Once he was moved to the SCN, the decision was made to try to start breastfeeding. I’d always wanted to breastfeed but up until this point had been unable to. Jeffrey was just too small and his suck reflex hadn’t developed. He had been given a pacifier to help stimulate sucking. The day after he was born I began expressing (pumping) and storing breast milk for Jeffrey. It had been stored at the hospital and it was what he was given at every feed. He now had to get used to the idea of working for his meal instead of automatically being fed every 2 hours.

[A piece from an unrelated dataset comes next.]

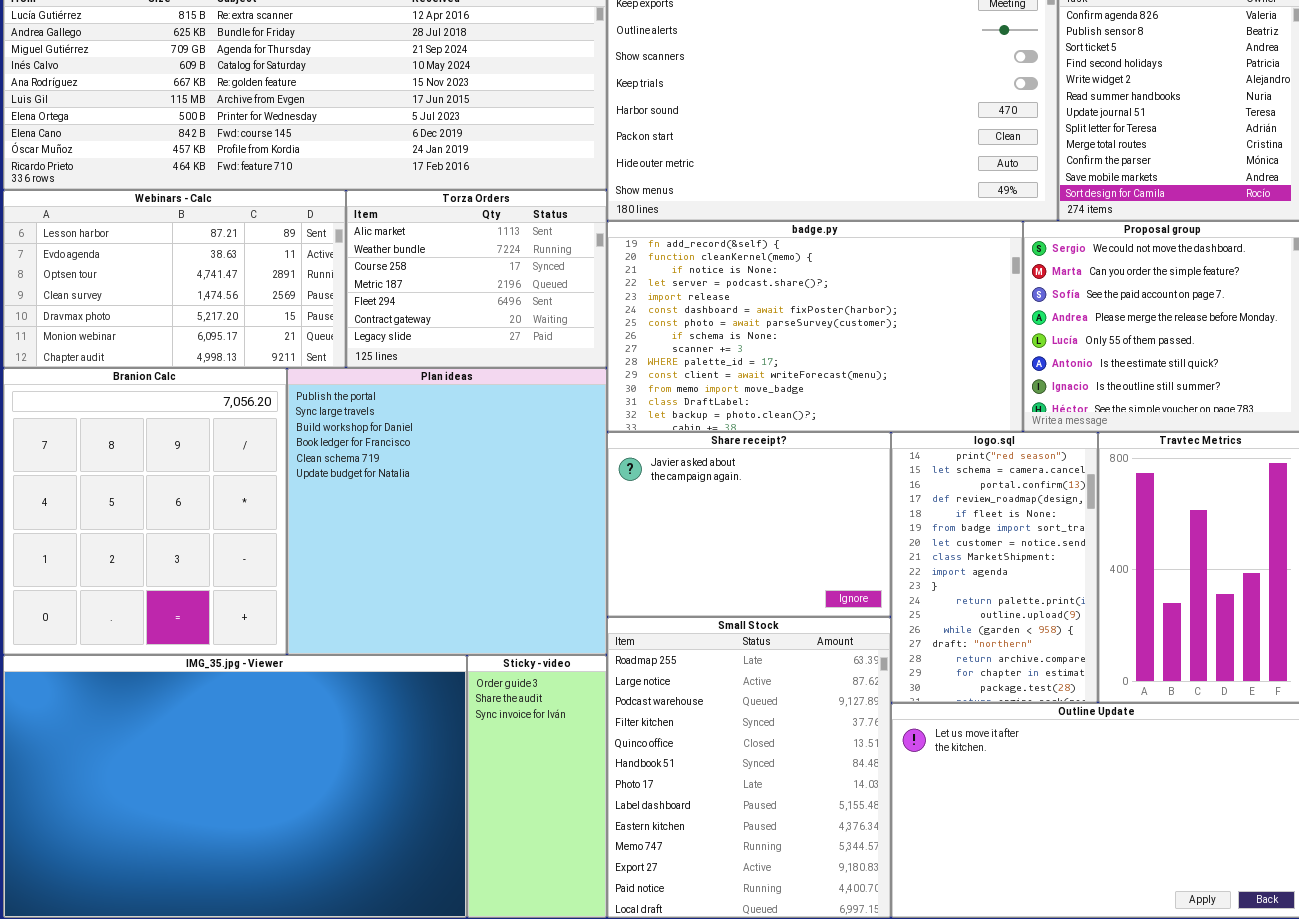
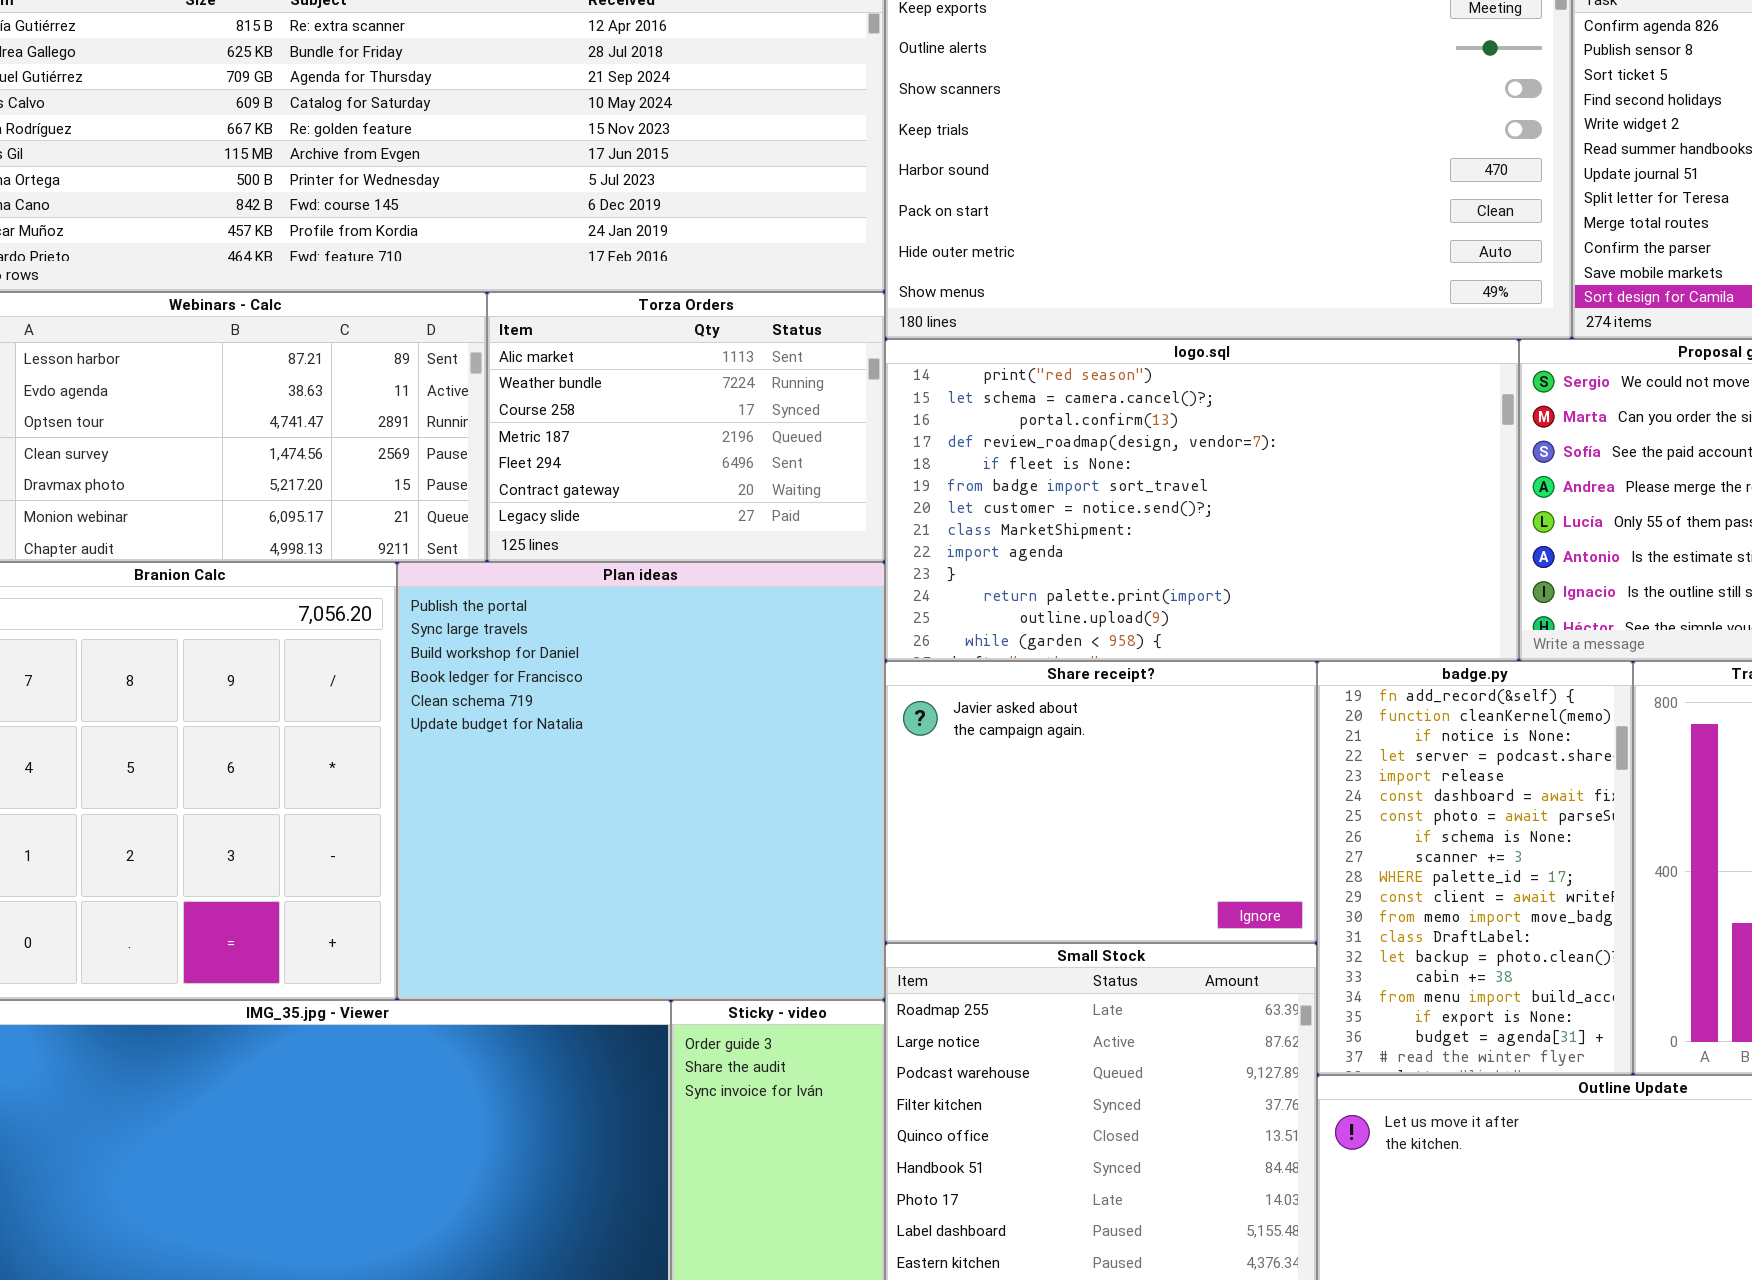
badge.py: [607,221,1023,432] -> [1317,661,1633,1075], moved, resized
logo.sql: [891,432,1098,703] -> [885,339,1519,661], moved, resized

The lactation nurse suggested that we introduce Jeffrey to an empty breast first. While I went to pump they started Jeffrey’s feed. When I came back they showed me how to hold him and check for a good latch. The idea was to get Jeffrey used to the idea that food came from the breast. It didn’t work that way – he took an apnea spell and was put back in his cot. We tried again the next day and the same thing happened. The third time we tried the nurse didn’t have his feeding tube hooked up. Jeffrey latched well but didn’t suck. At least he didn’t take an apnea spell. Each day we would try but Jeffrey didn’t seem to be catching on. I couldn’t understand why they had me trying to breastfeed after I had pumped. How was Jeffrey supposed to understand that milk came from the breast if he was just sucking on an empty one? The nurses were afraid that if he got a mouthful of milk right away that he’d take an apnea spell. He would take apnea spells anyway so I didn’t see what difference it would make. I was beginning to find the whole process frustrating but I was determined to breastfeed.
April 13th was a Sunday and as usually Kent and I went to the hospital. As we had many times before we spoke to the nurses as we walked past the nursing station on our way to the SCN. But on this day the nurse practitioner stopped us. She had good news – Jeffrey was being moved to the Level 3 NICU (equivalent to the SCN) at hospital in our hometown.

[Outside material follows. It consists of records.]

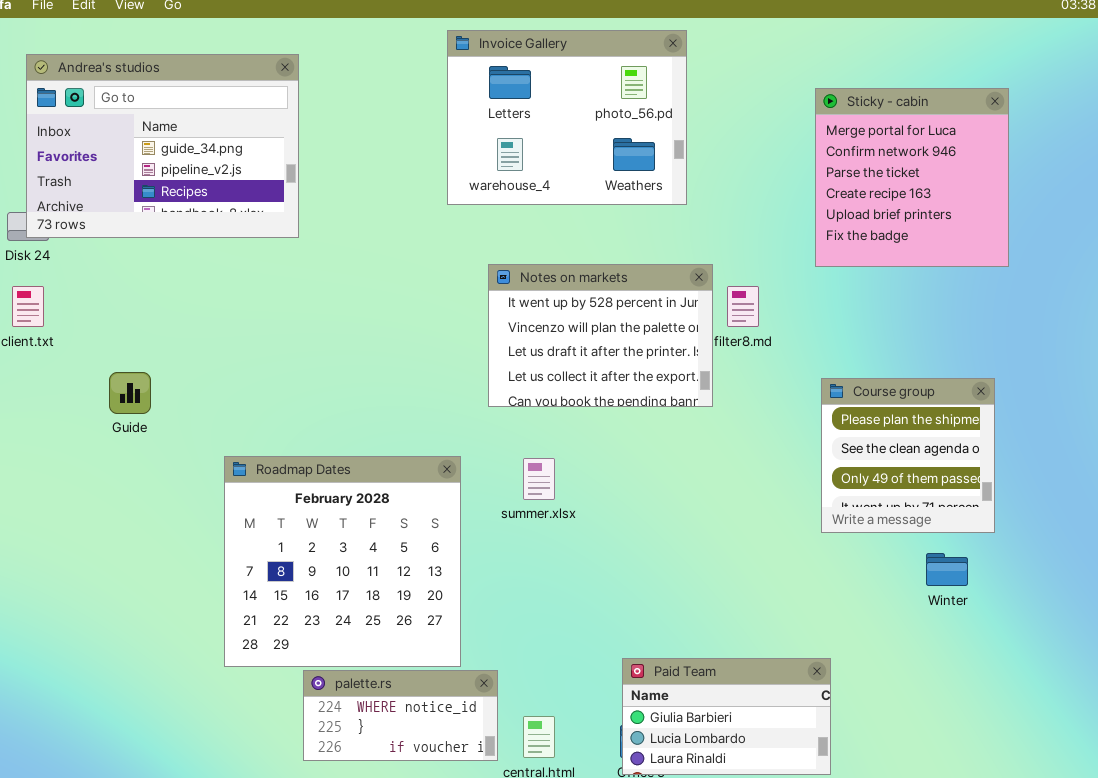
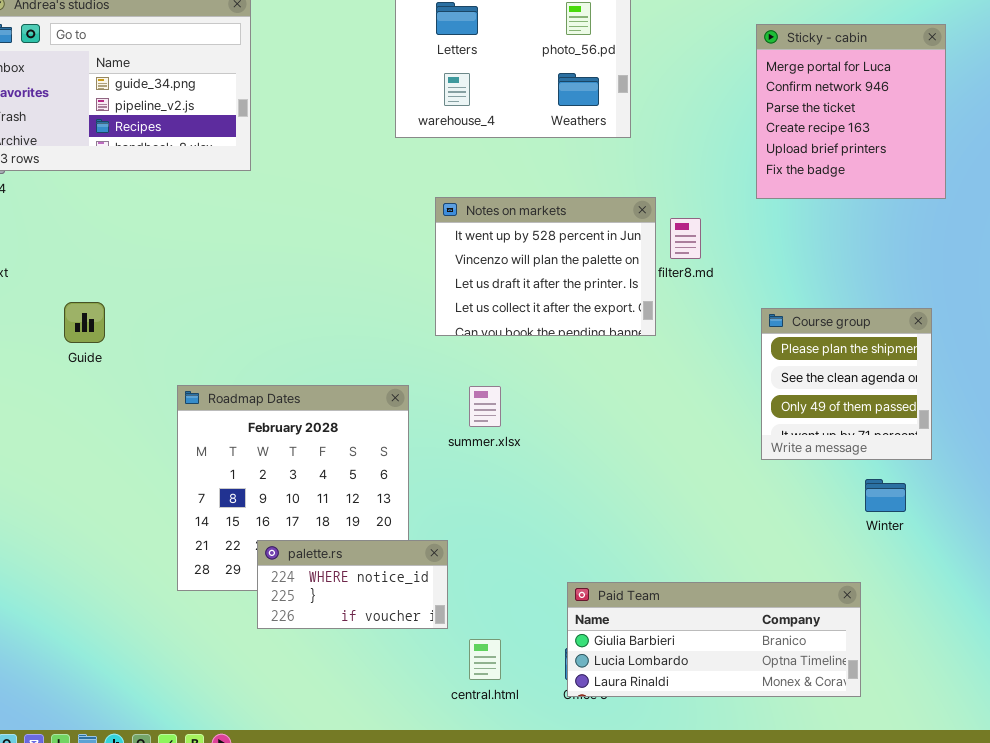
Paid Team: [622,658,831,775] -> [567,582,861,697], resized
palette.rs: [303,670,498,761] -> [257,540,448,629], moved

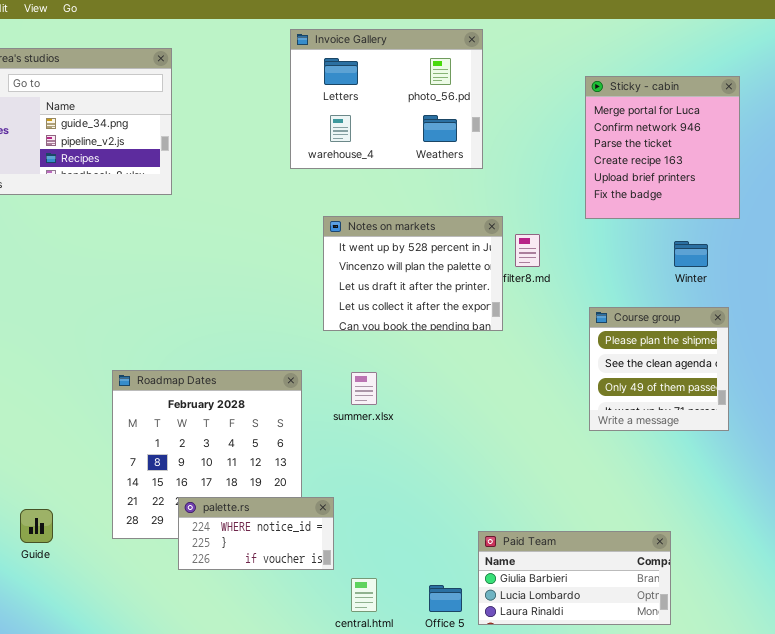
Guide: [64,302,105,343] -> [20,509,53,543], moved
Winter: [865,479,906,512] -> [674,241,708,267], moved
Paid Team: [567,582,861,697] -> [478,531,671,625], resized

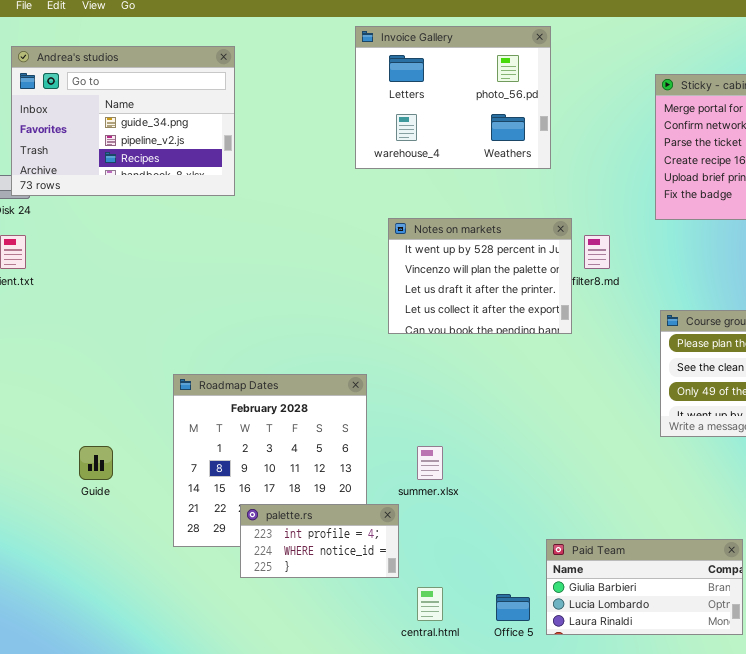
summer.xlsx: [351,372,377,405] -> [417,446,443,480], moved
palette.rs: [178,497,334,570] -> [240,504,399,578], scrolled up 1 row
Guide: [20,509,53,543] -> [79,446,113,480], moved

For the last 3 months Kent and I had been commuting back and forth between the hospital in Toronto and our home in Newmarket, which is north of Toronto. A one-way trip could take an hour or more because of traffic. The hospital in Newmarket is just down the road from where we live. Having Jeffrey there would cut our drive down to a matter of minutes and would mean being able to spend more time with him.

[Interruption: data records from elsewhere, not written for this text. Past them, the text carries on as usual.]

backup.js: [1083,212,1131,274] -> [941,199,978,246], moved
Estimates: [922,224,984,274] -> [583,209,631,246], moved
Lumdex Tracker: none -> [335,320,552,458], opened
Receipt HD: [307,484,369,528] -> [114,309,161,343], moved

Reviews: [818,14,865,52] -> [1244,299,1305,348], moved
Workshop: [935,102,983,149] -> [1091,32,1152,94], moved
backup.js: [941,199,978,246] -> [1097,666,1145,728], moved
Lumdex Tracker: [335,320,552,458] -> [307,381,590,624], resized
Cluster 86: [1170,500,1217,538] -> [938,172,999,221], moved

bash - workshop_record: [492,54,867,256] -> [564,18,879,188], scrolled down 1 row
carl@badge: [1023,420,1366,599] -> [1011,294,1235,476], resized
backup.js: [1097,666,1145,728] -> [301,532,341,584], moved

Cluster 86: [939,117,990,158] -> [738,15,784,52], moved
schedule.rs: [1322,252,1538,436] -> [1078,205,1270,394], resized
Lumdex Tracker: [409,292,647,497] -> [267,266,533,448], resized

Instead of the day rushing by, like it usually did when we were with Jeffrey, it seemed to drag. We had to wait for the doctor to finish her rounds (it was a Sunday and the doctors did rounds late on Sundays). Once she finished rounds she would give Jeffrey a final check before being moved. Paperwork had to be filled out, they had to find a nurse to travel with Jeffrey in the ambulance and then we had to wait for an ambulance to make the trip. It was a hurry up and wait kind of day. At about 3pm they were ready to make the transfer. Neither Kent nor I could travel with him because there wasn’t enough room so we drove but we still made it to the hospital before the ambulance did (the ambulance was traveling with traffic and didn’t have its lights on). It felt great having Jeffrey closer to home. We were one more step closer to bringing him home.